Phase chirality and stereo-selective swelling of cholesteric elastomers
S. Courty, A.R. Tajbakhsh, E.M. Terentjev

TL;DR
This paper investigates how cholesteric elastomers exhibit phase chirality and stereo-selective swelling, revealing their ability to retain specific solvent chirality and how their optical properties vary with temperature and solvent uptake.
Contribution
It introduces the measurement of optical rotation to analyze the variation of phase chirality and local nematic order in cholesteric elastomers, demonstrating stereo-selectivity in solvent absorption.
Findings
Cholesteric elastomers show pronounced stereo-selectivity.
Optical rotation measurements reveal changes in phase chirality.

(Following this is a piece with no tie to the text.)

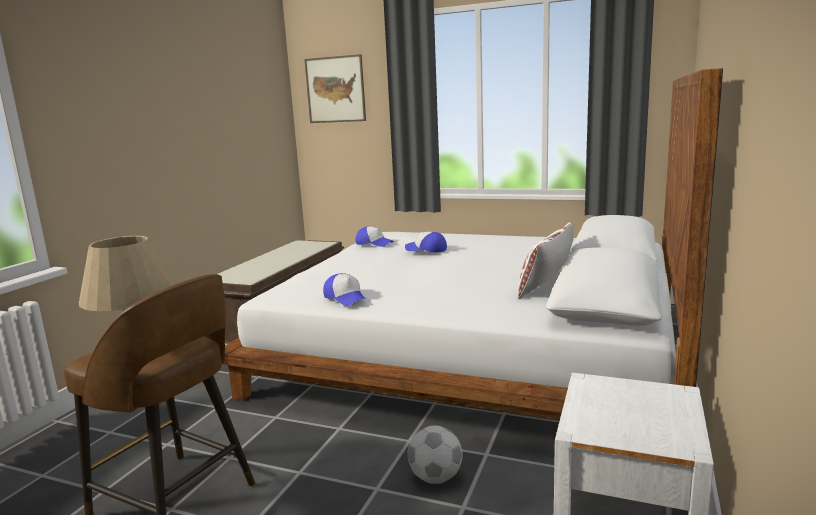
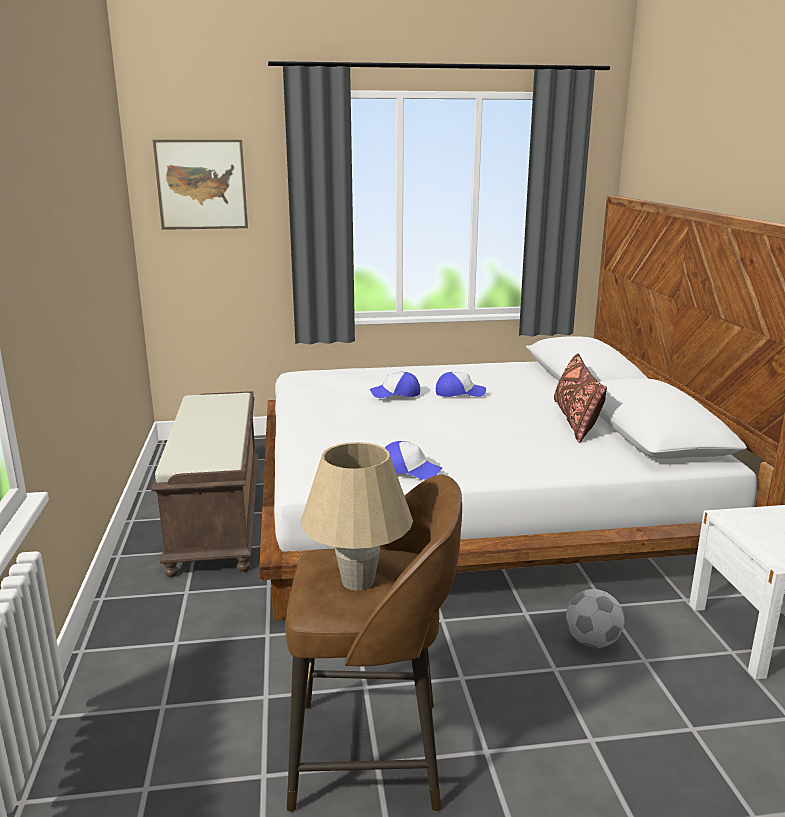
camera: 30 degrees left, 5 degrees up
cap [356,226,394,247] -> cap moved to [436,372,486,397]
white pillow [518,222,574,299] -> brown pillow [554,353,607,443]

The study quantifies stereo-separation dynamics.
Abstract
Cholesteric elastomers possess a macroscopic ``phase chirality'' as the director n rotates in a helical fashion along an optical axis and can be described by a chiral order parameter. This parameter can be tuned by changing the helix pitch p and/or the elastic properties of the network. The cholesterics also possess a local nematic order, changing with temperature or during solvent swelling. In this paper, by measuring the power of optical rotation, we discover how these two parameters vary as functions of temperature or solvent adsorbed by the network. The main result is a finding of pronounced stereo-selectivity of cholesteric elastomers, demonstrating itself in the retention of the ``correct'' chirality component of a racemic solvent. It has been possible to quantify the amount of such stereo-separation, as the basic dynamics of the effect.